Mesaisinin çoğunu mahkeme salonlarında veya savcılıkta geçirmek zorunda bırakılan gazeteciler, kalabalık bir kadroyla bugün yine hâkim karşısında. Necmiye Alpay, Hasan Cemal ve Tuğrul Eryılmaz gibi isimlerin de aralarında bulunduğu 21 gazeteci, gün boyu İstanbul 22. Ağır Ceza Mahkemesi’nde terör örgütlerinin açıklamalarını basma ve yayınlama ile örgüt propagandası suçlamalarına yanıt verecek.

13. Ağır Ceza Mahkemesi'nde yargılanan Ayşe Düzkan 'ın duruşması 9 Mayıs'a ertelendi.

22. Ağır Ceza'da yargılanan Nadire Mater'in davası görüldü.

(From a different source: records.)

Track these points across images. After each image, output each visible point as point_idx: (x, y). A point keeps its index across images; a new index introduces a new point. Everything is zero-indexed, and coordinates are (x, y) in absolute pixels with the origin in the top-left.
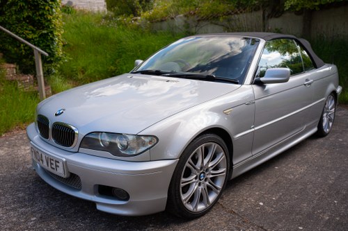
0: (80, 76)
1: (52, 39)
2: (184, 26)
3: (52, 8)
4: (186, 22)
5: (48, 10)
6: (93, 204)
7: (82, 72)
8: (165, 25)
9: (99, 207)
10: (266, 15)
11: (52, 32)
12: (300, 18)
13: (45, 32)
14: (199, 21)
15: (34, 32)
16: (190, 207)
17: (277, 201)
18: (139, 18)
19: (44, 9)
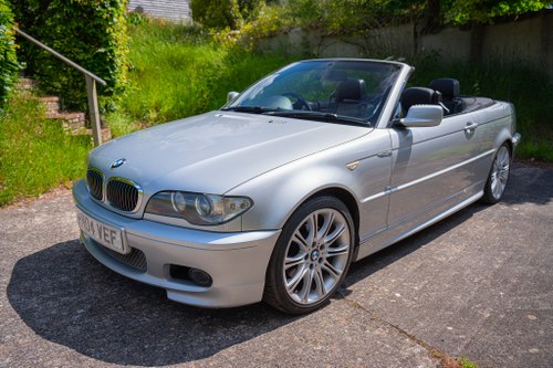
0: (153, 115)
1: (112, 61)
2: (302, 44)
3: (111, 16)
4: (304, 38)
5: (107, 19)
7: (156, 108)
8: (275, 43)
9: (171, 296)
10: (419, 31)
11: (111, 51)
12: (467, 35)
13: (102, 50)
14: (323, 37)
15: (86, 51)
17: (421, 291)
18: (238, 32)
19: (101, 17)
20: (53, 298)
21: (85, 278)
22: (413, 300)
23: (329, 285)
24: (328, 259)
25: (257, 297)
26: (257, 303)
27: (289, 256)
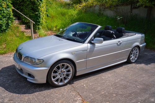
1: (39, 16)
2: (99, 10)
3: (40, 4)
4: (100, 8)
5: (39, 5)
6: (26, 78)
8: (91, 9)
9: (28, 80)
11: (39, 13)
13: (37, 13)
14: (105, 8)
15: (33, 13)
16: (56, 83)
18: (82, 5)
19: (37, 4)
20: (6, 78)
21: (15, 74)
22: (88, 87)
23: (66, 81)
24: (66, 75)
25: (45, 82)
26: (45, 83)
27: (53, 73)
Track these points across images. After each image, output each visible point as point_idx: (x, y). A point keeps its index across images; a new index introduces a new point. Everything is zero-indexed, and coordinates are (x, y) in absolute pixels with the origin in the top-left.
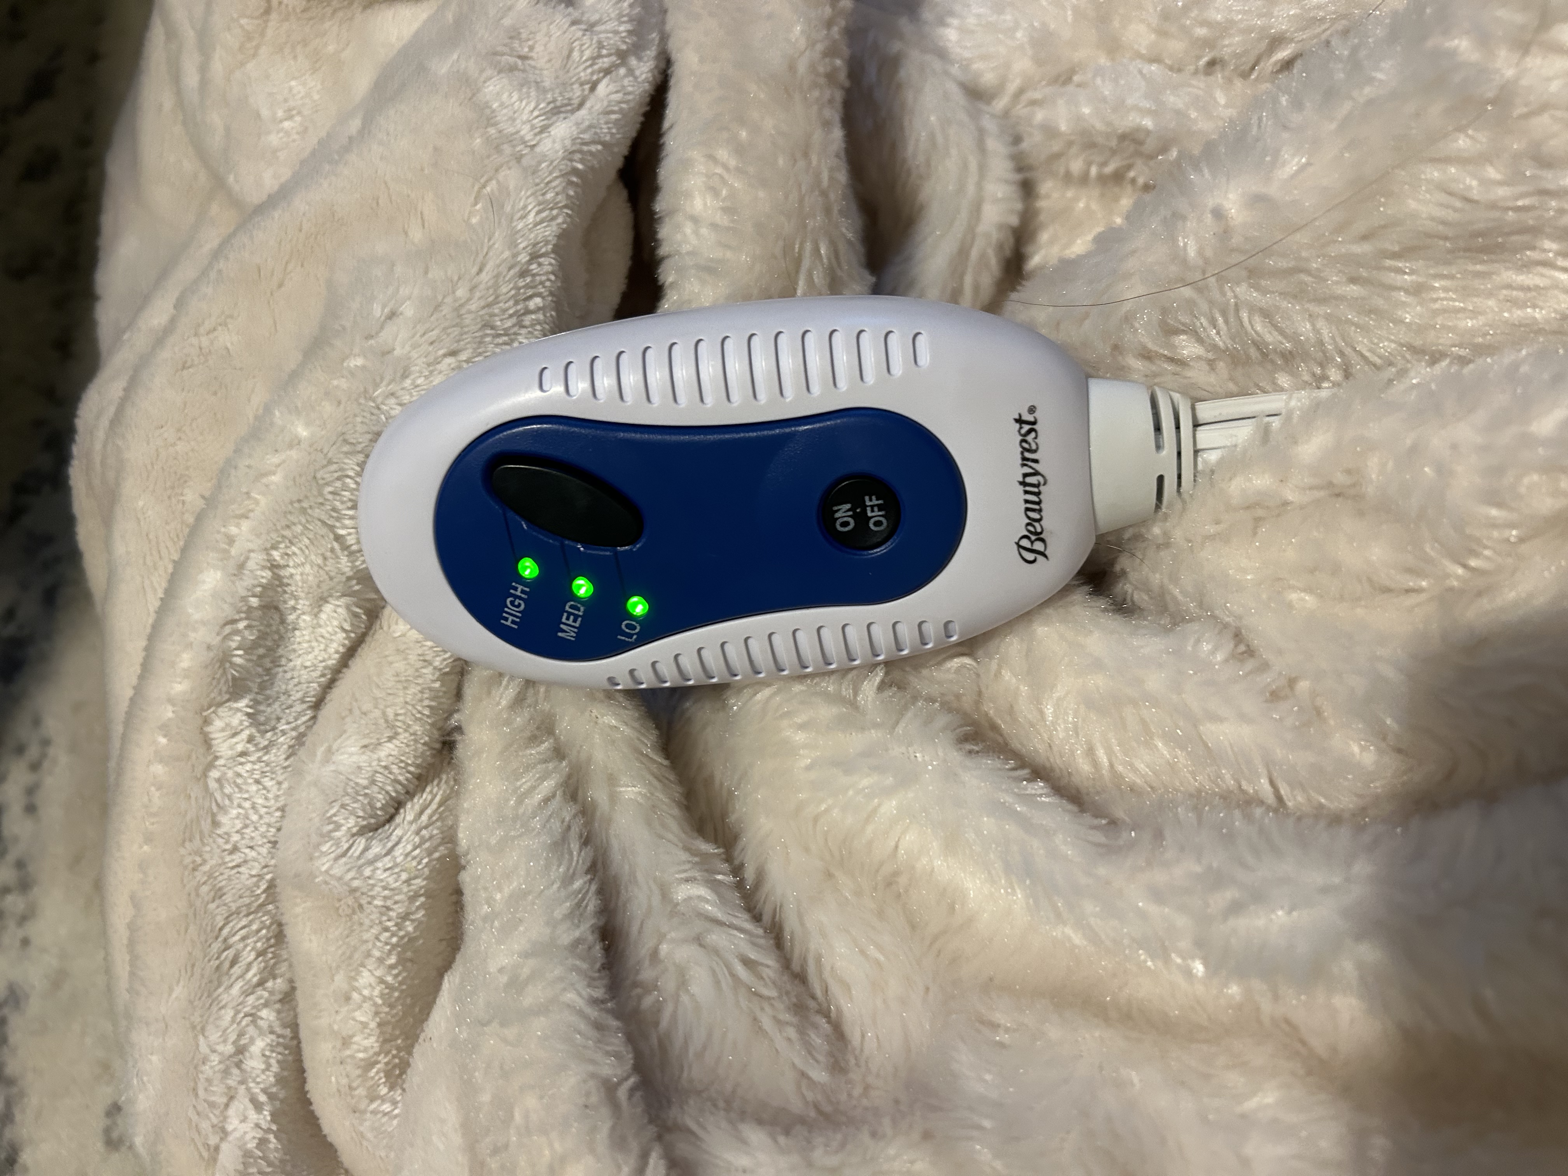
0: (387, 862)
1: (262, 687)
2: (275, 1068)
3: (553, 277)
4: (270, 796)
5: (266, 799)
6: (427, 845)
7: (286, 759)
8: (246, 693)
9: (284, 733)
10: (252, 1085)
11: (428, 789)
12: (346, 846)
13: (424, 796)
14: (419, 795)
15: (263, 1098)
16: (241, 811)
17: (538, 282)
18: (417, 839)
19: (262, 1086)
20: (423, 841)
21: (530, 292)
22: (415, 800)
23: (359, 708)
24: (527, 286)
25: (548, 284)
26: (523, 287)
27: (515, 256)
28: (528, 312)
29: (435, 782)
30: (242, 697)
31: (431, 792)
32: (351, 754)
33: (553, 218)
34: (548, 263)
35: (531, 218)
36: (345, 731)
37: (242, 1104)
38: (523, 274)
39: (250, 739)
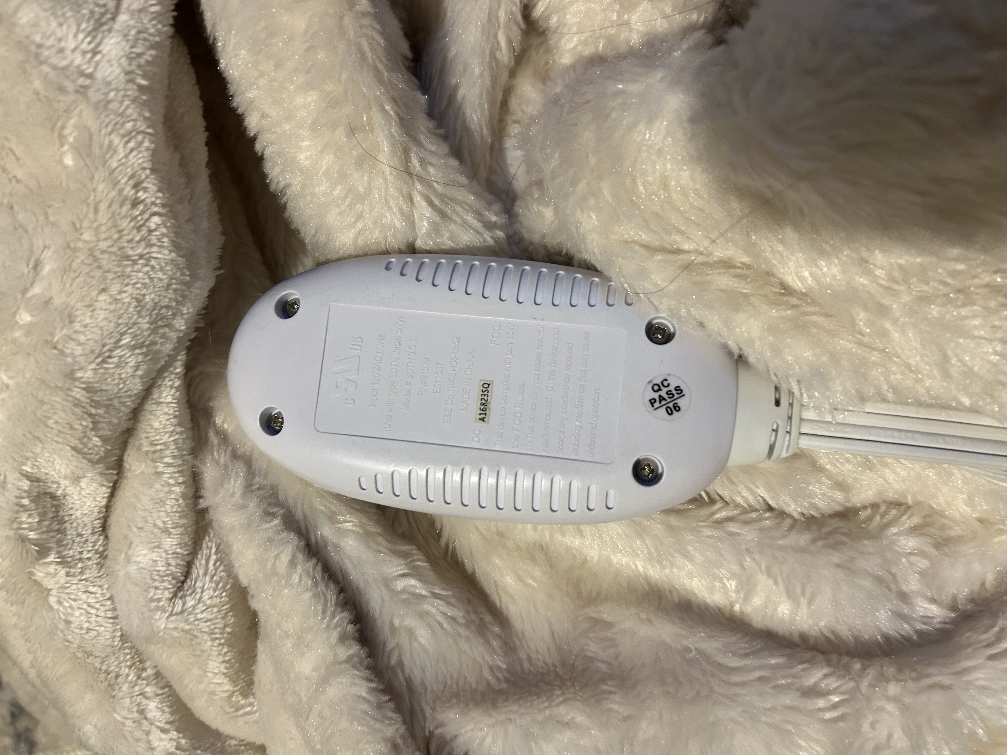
0: (201, 607)
1: (59, 543)
2: (167, 710)
3: (160, 195)
4: (98, 596)
5: (96, 598)
6: (221, 585)
7: (99, 572)
8: (49, 551)
9: (89, 559)
10: (158, 724)
11: (204, 545)
12: (170, 609)
13: (204, 551)
14: (200, 552)
15: (167, 726)
16: (81, 611)
17: (150, 204)
18: (213, 585)
19: (164, 721)
20: (217, 583)
21: (146, 216)
22: (199, 556)
23: (136, 526)
24: (142, 213)
25: (158, 201)
26: (140, 215)
27: (121, 191)
28: (150, 231)
29: (207, 538)
30: (49, 555)
31: (207, 547)
32: (144, 555)
33: (141, 144)
34: (151, 185)
35: (121, 153)
36: (131, 544)
37: (155, 735)
38: (135, 203)
39: (68, 574)
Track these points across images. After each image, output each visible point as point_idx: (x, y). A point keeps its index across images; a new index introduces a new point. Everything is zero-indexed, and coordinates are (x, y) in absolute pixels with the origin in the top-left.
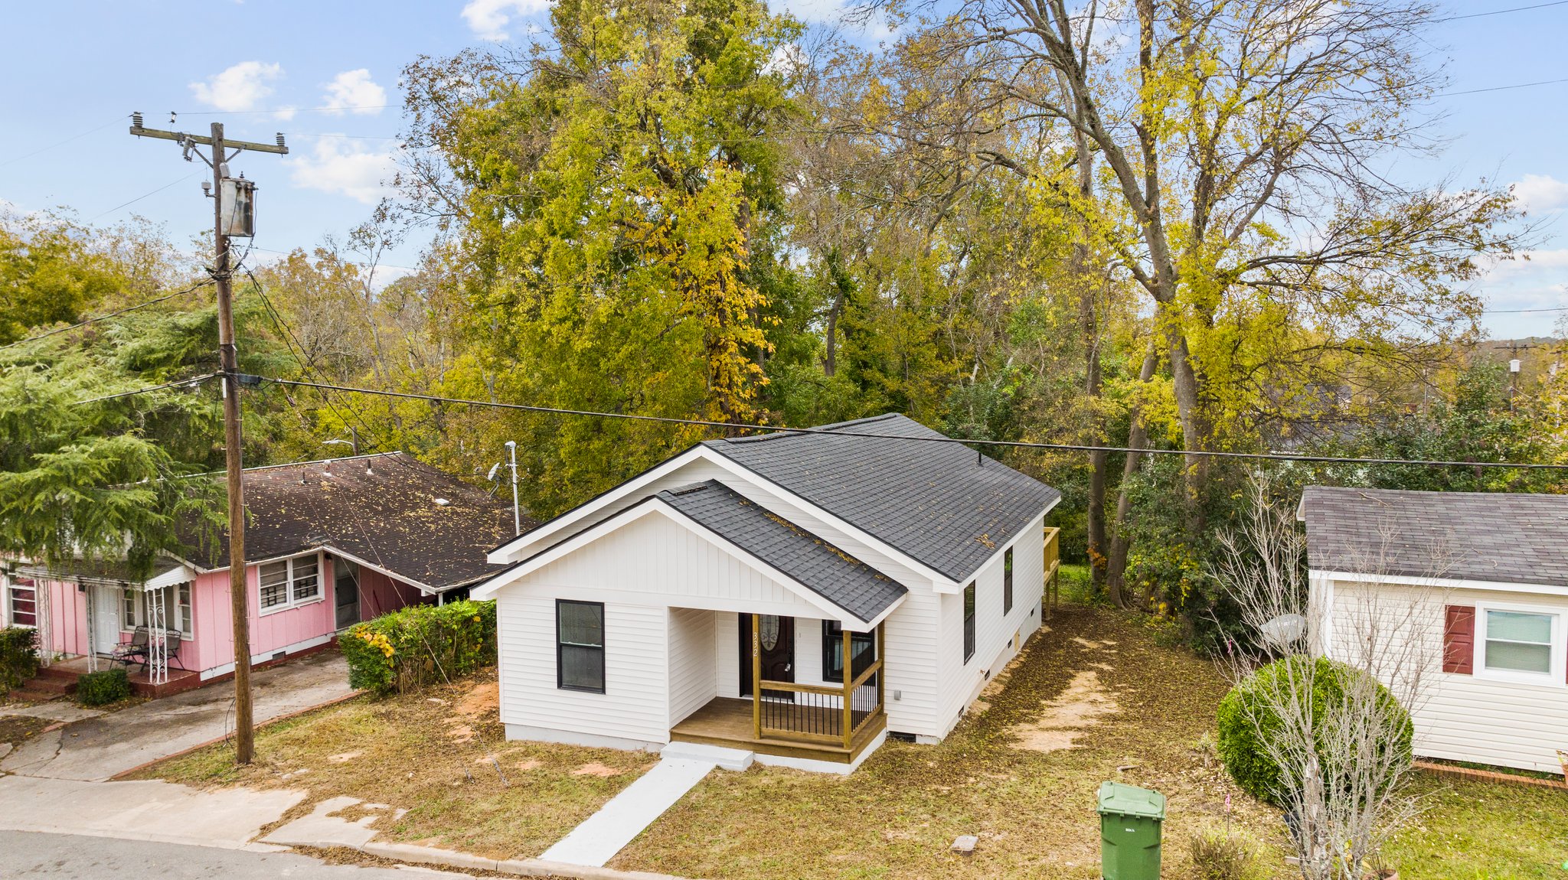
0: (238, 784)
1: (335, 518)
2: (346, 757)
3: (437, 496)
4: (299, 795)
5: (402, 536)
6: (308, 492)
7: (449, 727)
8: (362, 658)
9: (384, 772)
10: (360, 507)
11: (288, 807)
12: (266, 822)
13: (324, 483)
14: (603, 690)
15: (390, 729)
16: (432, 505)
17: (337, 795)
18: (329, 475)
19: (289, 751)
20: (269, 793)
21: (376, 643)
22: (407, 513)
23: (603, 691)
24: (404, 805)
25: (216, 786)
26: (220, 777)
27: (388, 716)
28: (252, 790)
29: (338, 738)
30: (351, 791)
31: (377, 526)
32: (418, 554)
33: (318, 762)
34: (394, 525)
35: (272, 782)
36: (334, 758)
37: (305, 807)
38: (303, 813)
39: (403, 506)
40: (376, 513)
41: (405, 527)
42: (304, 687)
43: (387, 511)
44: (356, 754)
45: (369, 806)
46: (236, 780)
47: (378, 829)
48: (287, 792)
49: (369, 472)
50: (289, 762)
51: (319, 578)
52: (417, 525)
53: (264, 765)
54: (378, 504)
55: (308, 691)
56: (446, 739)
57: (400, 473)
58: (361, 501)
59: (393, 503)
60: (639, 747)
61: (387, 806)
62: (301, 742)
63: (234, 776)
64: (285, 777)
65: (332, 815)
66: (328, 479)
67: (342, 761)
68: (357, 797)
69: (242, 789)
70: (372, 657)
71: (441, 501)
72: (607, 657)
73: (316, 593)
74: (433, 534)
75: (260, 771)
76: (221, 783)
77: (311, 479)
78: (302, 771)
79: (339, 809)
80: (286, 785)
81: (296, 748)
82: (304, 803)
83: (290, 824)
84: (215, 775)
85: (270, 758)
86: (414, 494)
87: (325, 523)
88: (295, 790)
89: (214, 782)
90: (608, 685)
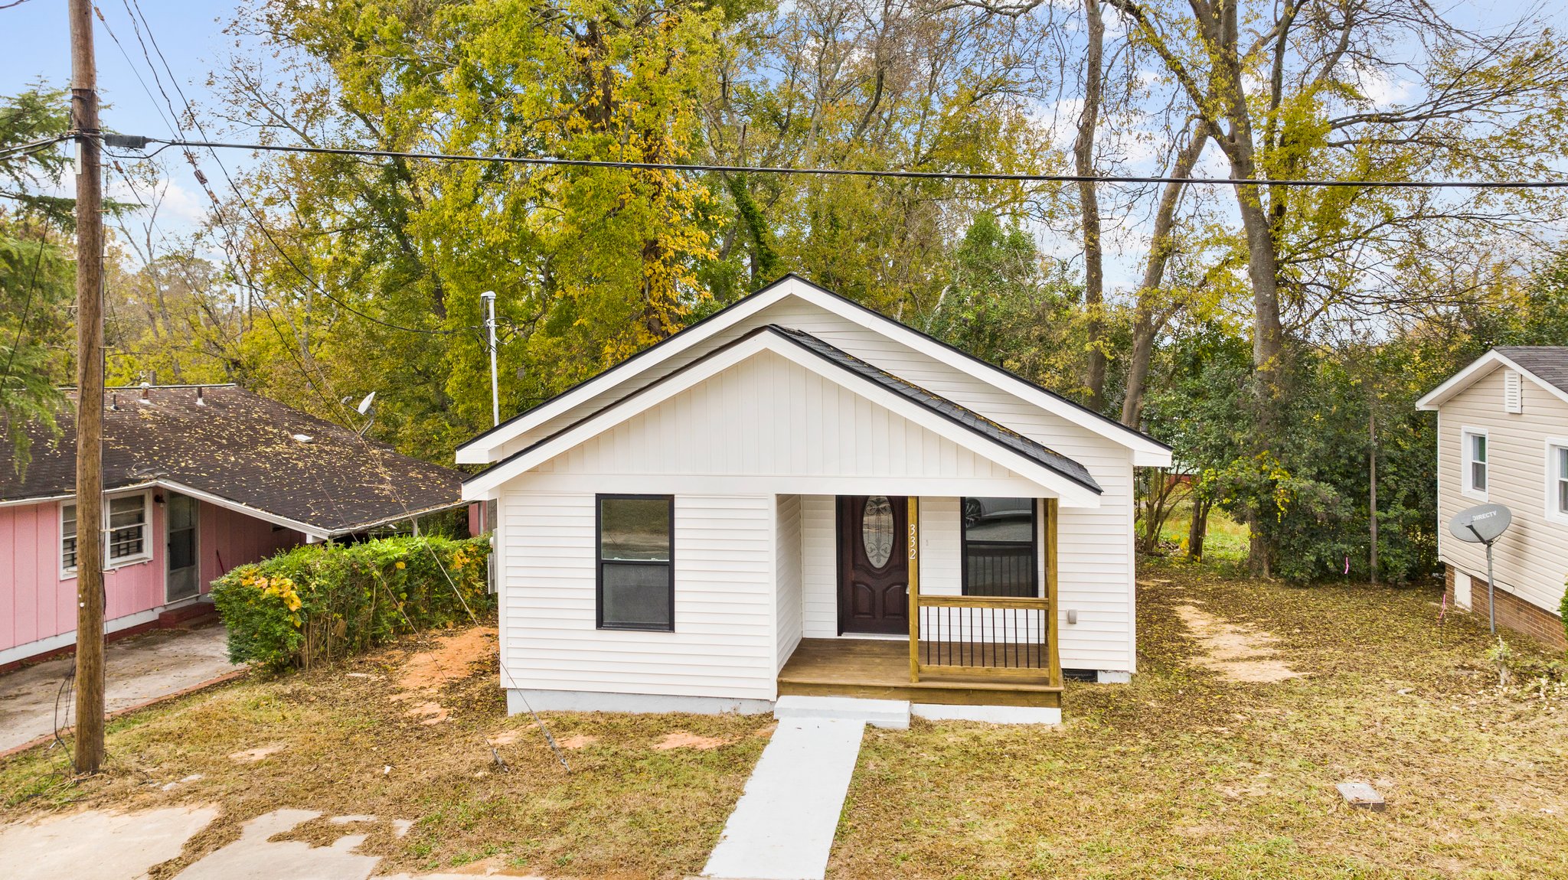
0: (83, 806)
1: (168, 449)
2: (260, 753)
3: (294, 433)
4: (204, 815)
5: (265, 473)
6: (124, 419)
7: (401, 705)
8: (251, 615)
9: (335, 771)
10: (197, 440)
11: (191, 832)
12: (160, 860)
13: (141, 410)
14: (669, 625)
15: (311, 714)
16: (290, 442)
17: (274, 808)
18: (147, 402)
19: (161, 751)
20: (147, 815)
21: (275, 591)
22: (261, 448)
23: (671, 627)
24: (401, 814)
25: (42, 813)
26: (47, 797)
27: (297, 697)
28: (113, 812)
29: (236, 730)
30: (294, 800)
31: (226, 460)
32: (291, 492)
33: (214, 763)
34: (248, 461)
35: (146, 796)
36: (239, 756)
37: (224, 831)
38: (222, 841)
39: (254, 442)
40: (221, 446)
41: (264, 463)
42: (135, 676)
43: (234, 445)
44: (274, 748)
45: (340, 820)
46: (78, 800)
47: (376, 853)
48: (180, 810)
49: (200, 402)
50: (166, 766)
51: (144, 529)
52: (278, 462)
53: (125, 773)
54: (221, 437)
55: (144, 679)
56: (409, 720)
57: (239, 406)
58: (197, 433)
59: (241, 438)
60: (727, 707)
61: (372, 818)
62: (178, 737)
63: (73, 794)
64: (166, 788)
65: (279, 838)
66: (146, 407)
67: (254, 759)
68: (312, 808)
69: (94, 812)
70: (270, 612)
71: (301, 438)
72: (677, 576)
73: (139, 549)
74: (302, 472)
75: (117, 783)
76: (49, 806)
77: (124, 406)
78: (194, 777)
79: (288, 829)
80: (173, 800)
81: (172, 746)
82: (219, 824)
83: (204, 860)
84: (36, 795)
85: (132, 762)
86: (263, 429)
87: (156, 455)
88: (194, 806)
89: (36, 807)
90: (677, 618)
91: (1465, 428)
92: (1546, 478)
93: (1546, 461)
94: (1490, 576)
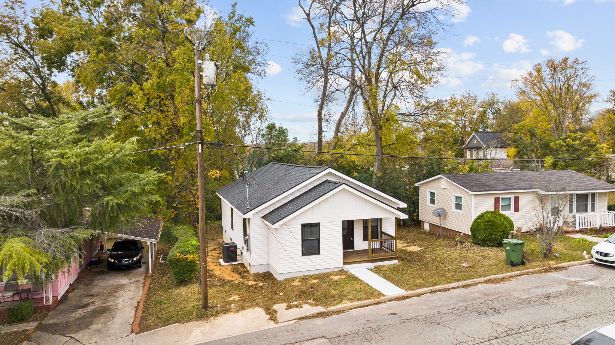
2: (236, 298)
4: (258, 309)
9: (265, 297)
12: (267, 318)
15: (221, 289)
17: (272, 305)
23: (319, 253)
24: (305, 300)
28: (232, 314)
33: (230, 302)
36: (232, 299)
37: (271, 310)
38: (275, 312)
48: (249, 310)
53: (214, 307)
61: (300, 302)
64: (232, 308)
65: (288, 309)
75: (217, 309)
78: (233, 305)
79: (285, 307)
80: (243, 309)
82: (267, 310)
83: (278, 316)
84: (203, 315)
88: (252, 309)
90: (321, 251)
91: (428, 190)
92: (453, 202)
93: (453, 199)
94: (440, 224)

Savcı terör örgütü propagandası ve TCK'den ceza istedi. Avukatlar süre istedi. Duruşma 7 Mart'a ertelendi.

22. Ağır Ceza'da yargılanan Çilem Küçükkeleş'e suçu övmekten beraat verildi, "Terör örgütü propagandası"ndan 1 yıl 3 ay ertelemeli hapis, 'terör yayını'+ yaymaktan 6 bin TL para cezası verildi. Bu ceza da hükmün açıklanmasının geri bırakılması kararı ile beş yıl süreyle ertelendi. 

22. Ağır Ceza'da yargılanan Tuğrul Eryılmaz'ın duruşması 20 Nisan'a ertelendi. 

Necmiye Alpay'ın davası 9 Mart'a ertelendi

Ayşe Necmiye Alpay'ın yargılandığı davada savcı, 8 yıla kadar hapis istedi. Duruşmaya 85 gün cezaevinde yattıktan sonra 29 Aralık 2016 tarihinde tahliye olan dilbilimci yazar Necmiye Alpay katıldı.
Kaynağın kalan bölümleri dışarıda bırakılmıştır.